The architecture we'd want if we were the agency holding the keys.
Flarewatch holds client cloud credentials on behalf of agencies. This page documents how — and what we'd do if something went wrong.
Threat model — who we defend against.
The asset is the set of BYO provider credentials an agency stores so Flarewatch can read traffic, revenue, and email-health data from Cloudflare, Supabase, Stripe, and Resend.
We defend against four realistic adversaries: (1) an external attacker who compromises a Flarewatch operator account; (2) an external attacker who compromises Supabase or Cloudflare infrastructure beneath us; (3) a malicious or curious Flarewatch employee (we are currently zero employees, but the design assumes we won't be forever); (4) a tenant attempting to escalate across other tenants' data.
We do not claim to defend against a nation-state with physical access to a tenant's laptop. We also do not defend against an agency that stores a Stripe secret key — which is why we refuse to accept one (restricted-read only).
The vault — BYO keys, envelope encryption.
Every tenant gets a per-tenant Data Encryption Key (DEK, AES-256-GCM). The DEK encrypts each stored credential. The DEK itself is wrapped by a Key Encryption Key (KEK) held in Cloudflare Secrets — never in Postgres.
Decryption happens only in-process inside a single Edge Function or Worker invocation, at the moment a connector needs the secret. Plaintext credentials are never logged, cached to disk, returned to the browser, or written to a queue. The UI shows the last 4 characters and the scope — nothing more.
browser ──HTTPS──► Edge Function ──fetch KEK──► Cloudflare Secrets
│
├──unwrap DEK──► per-tenant AES-256-GCM key
│
├──decrypt──► plaintext (in-memory only)
│
└──call──► provider API (CF/Supabase/...)
▲
└─ plaintext dropped on function exitThe KEK is versioned and bound by Additional Authenticated Data (AAD) to the tenant + credential ID, so a stolen ciphertext can't be replayed against a different row.

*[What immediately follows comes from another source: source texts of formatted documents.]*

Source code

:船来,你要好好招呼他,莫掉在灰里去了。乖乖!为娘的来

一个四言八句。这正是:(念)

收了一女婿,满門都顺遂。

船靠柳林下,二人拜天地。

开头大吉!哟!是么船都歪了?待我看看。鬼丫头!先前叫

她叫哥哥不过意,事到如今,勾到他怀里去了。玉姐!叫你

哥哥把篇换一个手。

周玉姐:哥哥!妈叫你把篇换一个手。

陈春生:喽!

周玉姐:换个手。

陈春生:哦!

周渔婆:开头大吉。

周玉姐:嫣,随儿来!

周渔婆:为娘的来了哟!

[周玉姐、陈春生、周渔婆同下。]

See ADR-0001 — KEK versioning & AAD and ADR-0002 — Service-role key boundary below.
Auth — mandatory 2FA + scoped step-up.
Every Flarewatch account enrolls TOTP on first login. AAL1 is password-only; AAL2 is a fresh TOTP within the last few minutes. AAL1 is enough to view dashboards. AAL2 is mandatory for: revealing or rotating a stored credential, running anything in the SQL console, and any provider write action.
Step-up is scope-bound: a credential reveal mints a single-use token tied to one specific credential ID and one specific action. The token can't be replayed to reveal a different secret, and it expires on use or in 5 minutes — whichever comes first.

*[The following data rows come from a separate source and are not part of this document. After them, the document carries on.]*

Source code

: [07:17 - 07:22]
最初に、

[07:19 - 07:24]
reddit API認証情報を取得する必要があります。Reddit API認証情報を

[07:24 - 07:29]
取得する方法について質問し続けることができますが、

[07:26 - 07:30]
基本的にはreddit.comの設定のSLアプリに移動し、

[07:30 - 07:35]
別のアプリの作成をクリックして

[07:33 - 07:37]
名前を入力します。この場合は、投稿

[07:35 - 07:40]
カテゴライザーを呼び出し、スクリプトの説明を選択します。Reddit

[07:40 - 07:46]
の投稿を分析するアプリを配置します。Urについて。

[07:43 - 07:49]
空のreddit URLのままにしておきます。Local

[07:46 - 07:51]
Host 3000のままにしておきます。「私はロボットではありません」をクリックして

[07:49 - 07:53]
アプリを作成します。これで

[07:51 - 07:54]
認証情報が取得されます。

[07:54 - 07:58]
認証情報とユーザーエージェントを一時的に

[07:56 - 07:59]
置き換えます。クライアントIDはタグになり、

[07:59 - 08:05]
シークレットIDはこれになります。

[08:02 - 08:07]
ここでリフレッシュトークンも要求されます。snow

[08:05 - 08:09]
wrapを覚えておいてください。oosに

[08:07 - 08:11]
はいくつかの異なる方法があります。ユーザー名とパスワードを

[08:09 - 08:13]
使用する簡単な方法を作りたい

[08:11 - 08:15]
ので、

MCP authentication — asymmetric, short-lived, revocable.
The MCP server (stdio + HTTP) accepts only short-lived JWTs signed with an asymmetric key (EdDSA). Tokens carry aud=mcp, a jti for individual revocation, and the tenant + site scope minted at login time. The signing private key never leaves the Edge runtime; the public key is published so third-party clients can verify.
Every MCP request rebinds the tenant context from the token claims before any RLS-bearing query — there is no ambient "current tenant" that could leak across a misrouted call. See ADR-0003 — MCP JWT design below.
Audit log — tamper-evident, force-RLS, 1-year retention.
Every credential decrypt, every reveal, every rotation, every SQL console statement, and every provider write writes one row to audit_log. Each row carries a hash of the previous row (chained), so any insertion, deletion, or reordering breaks the chain.
The table uses FORCE RLS — even Postgres superusers cannot bypass tenant isolation on read. A nightly Worker re-verifies the chain end-to-end and emits a signed receipt. Logs are retained for 1 year by default; Agency-tier accounts can export them on demand. See ADR-0004 — Tamper-evident audit chain below.
Public Decision Records (ADRs) — founder-signed commitments.
Published 2026-06-04. Each ADR is a specific, dated commitment. If the running code drifts from any of these, it's a bug — report it to security@flarewatch.dev.
KEK versioning & AAD
Every wrap carries a key version + tenant/credential AAD so a stolen ciphertext is non-portable and key rotation is invisible to callers.
Service-role key boundary
The Supabase service-role key never reaches a request-scoped Worker. Privileged work lives in a small set of explicitly enumerated Edge Functions.
MCP JWT design
EdDSA-signed, aud=mcp, jti-revocable, tenant rebind per request. Symmetric secrets are explicitly rejected.
Tamper-evident audit chain
Append-only audit_log with prev-row hash, FORCE RLS, nightly verification, 1-year retention.
What we'd do if breached.
Specific, dated commitments. The clock starts when we have a credible signal — not when we are sure.
- T+15mRevoke every minted MCP token and step-up token. Disable connectors for affected tenants. Triggered by a single command, exercised quarterly.
- T+4hEmail every affected tenant with what we know, what we don't, and which credentials we recommend rotating. Plain language, no PR-speak.
- T+7dPublish a public incident report. What happened, what was accessed, what wasn't, and the timeline of our response.
- T+30dPost-mortem RFC with concrete preventive actions, each linked to a tracked engineering ticket. Reviewed publicly.
Self-host — for the truly paranoid.
Self-host packaging ships in Phase 6. It includes the Next.js app, the Supabase schema + RLS policies, the Worker bundle, and the Edge Function bundle — deployable into the agency's own Cloudflare and Supabase accounts. There is no default KEK: first boot refuses to start until the operator generates one. Your credentials never touch our infrastructure.
Contact — responsible disclosure.
Report vulnerabilities to security@flarewatch.dev. A PGP key will be published with the Phase 0 launch. Until then, use the email address — we monitor it.
Our commitment to researchers: good-faith reports will never be met with legal threats. We will acknowledge within 72 hours, agree on a disclosure timeline, and credit you in the advisory unless you ask us not to.